Some Indians of the northwest say that during the process of evolution, when the Indian was changed from animal to man that the Seeahtik did not absorb the “tamanaweis” or soul power, and thus he became an anomaly in the Indian’s process of evolution.
Their sense of humor is vulgar and obscene as many ordinary Indians have told the writer, therefore, the northwestern Indian is ashamed of this tribe, which is generally referred to as the skeleton in the northwestern Indian’s closet.
APEMAN HUNT BROADENING
Kelso Police Chief and Others Go to Spirit Lake.

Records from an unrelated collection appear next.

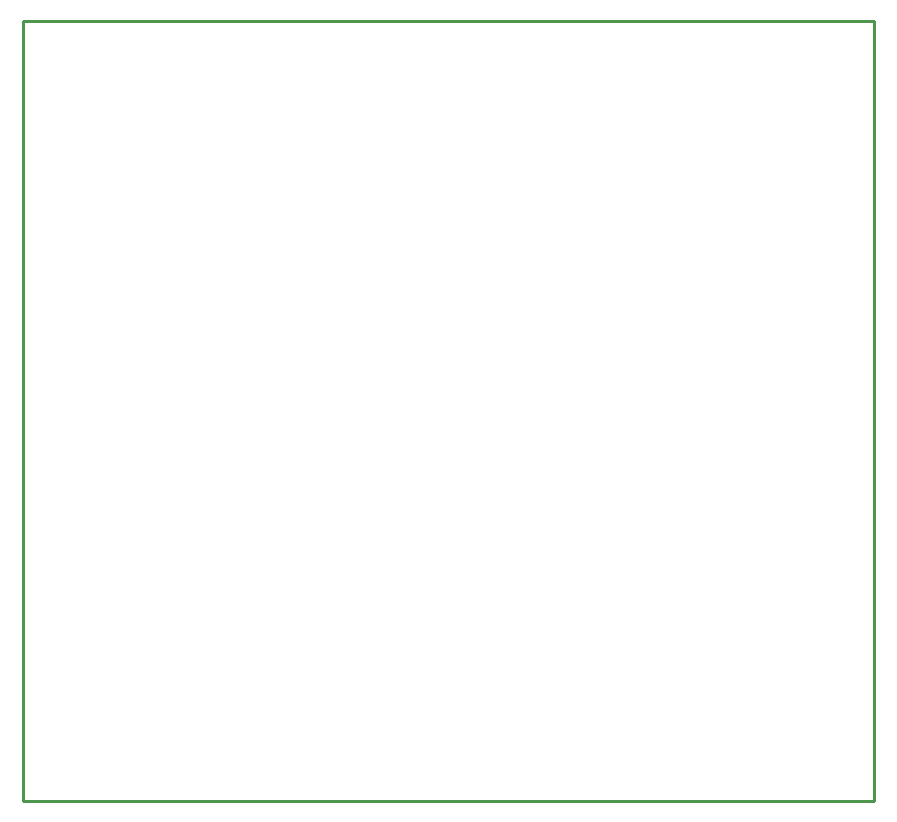
<source format=gbr>
G04 EAGLE Gerber RS-274X export*
G75*
%MOMM*%
%FSLAX34Y34*%
%LPD*%
%IN*%
%IPPOS*%
%AMOC8*
5,1,8,0,0,1.08239X$1,22.5*%
G01*
%ADD10C,0.254000*%


D10*
X127000Y12700D02*
X847600Y12700D01*
X847600Y673000D01*
X127000Y673000D01*
X127000Y12700D01*
M02*

</source>
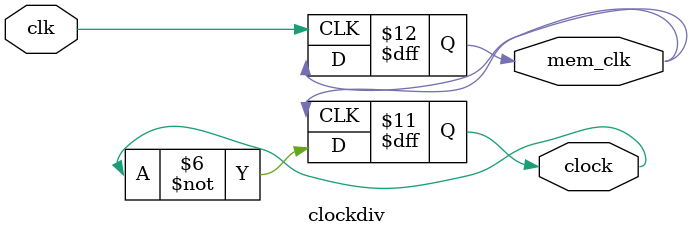
<source format=v>
module clockdiv(clk,clock,mem_clk);
	input clk;
	output clock, mem_clk;
	reg clock, mem_clk;
	reg [10:0] counter;
	always @(posedge clk)
	begin
		counter <= counter + 1;
		//if (counter==125)
		if(counter==50000000)
		begin
			mem_clk <= ~mem_clk;
			counter <= 0;
		end
	end
		
	always @(posedge mem_clk)
	begin
		clock <= ~clock;
	end
endmodule

</source>
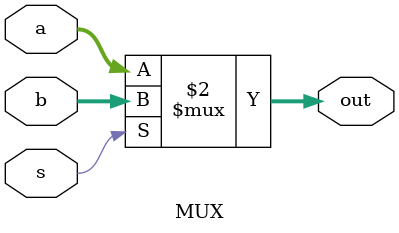
<source format=v>
`timescale 1ns / 1ps

module MUX #(parameter Width = 32)(input [Width-1 : 0] a,b,
 input  s,
 output [Width-1 : 0] out);

assign out = (s == 1'b0) ? a : b;
endmodule
</source>
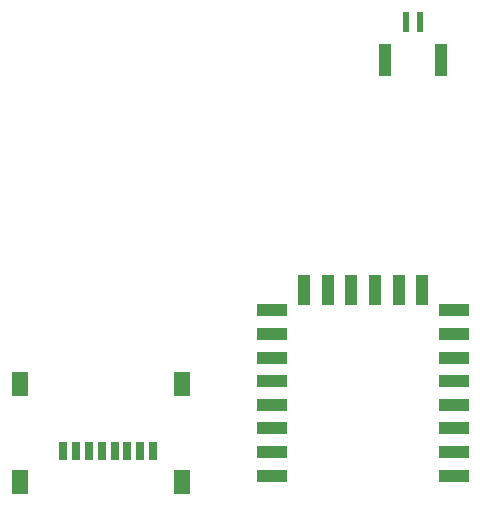
<source format=gbp>
G04 #@! TF.FileFunction,Paste,Bot*
%FSLAX46Y46*%
G04 Gerber Fmt 4.6, Leading zero omitted, Abs format (unit mm)*
G04 Created by KiCad (PCBNEW 4.0.7) date Tue Jan 16 16:57:22 2018*
%MOMM*%
%LPD*%
G01*
G04 APERTURE LIST*
%ADD10C,0.100000*%
%ADD11R,2.500000X1.100000*%
%ADD12R,1.100000X2.500000*%
%ADD13R,0.800000X1.500000*%
%ADD14R,1.450000X2.000000*%
%ADD15R,0.600000X1.800000*%
%ADD16R,1.000000X2.800000*%
G04 APERTURE END LIST*
D10*
D11*
X82300000Y-97400000D03*
X82300000Y-95400000D03*
X82300000Y-93400000D03*
X82300000Y-91400000D03*
X82300000Y-89400000D03*
X82300000Y-87400000D03*
X82300000Y-85400000D03*
X82300000Y-83400000D03*
X97700000Y-83400000D03*
X97700000Y-85400000D03*
X97700000Y-87400000D03*
X97700000Y-89400000D03*
X97700000Y-91400000D03*
X97700000Y-93400000D03*
X97700000Y-95400000D03*
X97700000Y-97400000D03*
D12*
X84990000Y-81700000D03*
X86990000Y-81700000D03*
X88990000Y-81700000D03*
X90990000Y-81700000D03*
X92990000Y-81700000D03*
X94990000Y-81700000D03*
D13*
X64525000Y-95350000D03*
X65625000Y-95350000D03*
X66725000Y-95350000D03*
X67825000Y-95350000D03*
X68925000Y-95350000D03*
X70025000Y-95350000D03*
X71125000Y-95350000D03*
X72225000Y-95350000D03*
D14*
X60925000Y-89650000D03*
X60925000Y-97950000D03*
X74675000Y-89650000D03*
X74675000Y-97950000D03*
D15*
X94825000Y-59000000D03*
X93575000Y-59000000D03*
D16*
X91850000Y-62200000D03*
X96550000Y-62200000D03*
M02*

</source>
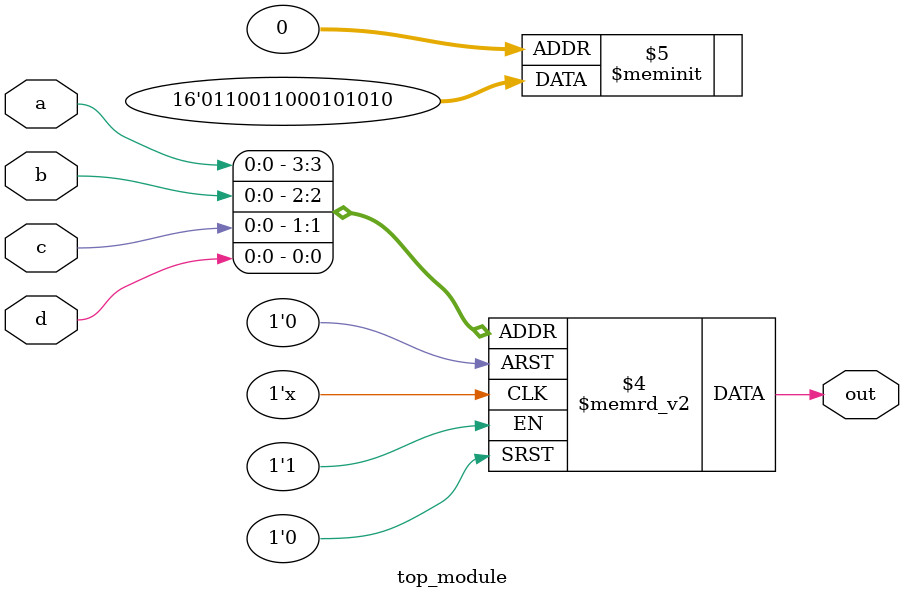
<source format=sv>
module top_module (
	input a, 
	input b,
	input c,
	input d,
	output reg out
);

  always @(a or b or c or d)
  begin
	case({a,b,c,d})
		4'b0000: out = 1'b0;
		4'b0001: out = 1'b1;
		4'b0010: out = 1'b0;
		4'b0011: out = 1'b1;
		4'b0100: out = 1'b0;
		4'b0101: out = 1'b1;
		4'b0110: out = 1'b0;
		4'b0111: out = 1'b0;
		4'b1000: out = 1'b0;
		4'b1001: out = 1'b1;
		4'b1010: out = 1'b1;
		4'b1011: out = 1'b0;
		4'b1100: out = 1'b0;
		4'b1101: out = 1'b1;
		4'b1110: out = 1'b1;
		4'b1111: out = 1'b0;
	endcase
  end

endmodule

</source>
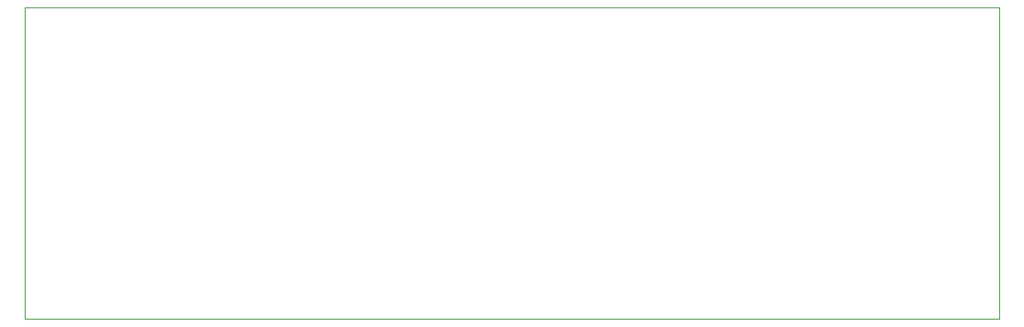
<source format=gbr>
%TF.GenerationSoftware,KiCad,Pcbnew,9.0.0*%
%TF.CreationDate,2025-11-28T03:58:01-07:00*%
%TF.ProjectId,signal-board,7369676e-616c-42d6-926f-6172642e6b69,rev?*%
%TF.SameCoordinates,Original*%
%TF.FileFunction,Profile,NP*%
%FSLAX46Y46*%
G04 Gerber Fmt 4.6, Leading zero omitted, Abs format (unit mm)*
G04 Created by KiCad (PCBNEW 9.0.0) date 2025-11-28 03:58:01*
%MOMM*%
%LPD*%
G01*
G04 APERTURE LIST*
%TA.AperFunction,Profile*%
%ADD10C,0.050000*%
%TD*%
G04 APERTURE END LIST*
D10*
X98300000Y-69090000D02*
X198300000Y-69090000D01*
X198300000Y-101090000D01*
X98300000Y-101090000D01*
X98300000Y-69090000D01*
M02*

</source>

KELSO, Wash., July 15 – (Special.) – George Miller, chief of police and Charles Palmer left this morning for Spirit Lake for an outing and may investigate the story of “apemen” reported by Kelso prospectors, although they do not believe any such animals exist in that territory. Bert Wall, proprietor of White Top cabs; James Foley, James Murphy and Bud Edgar also left this afternoon to investigate the story.
Country Game Warden Leichhartd will also be at Spirit lake this week. No word had been received today from the party that left yesterday for a supposed encounter with the apes.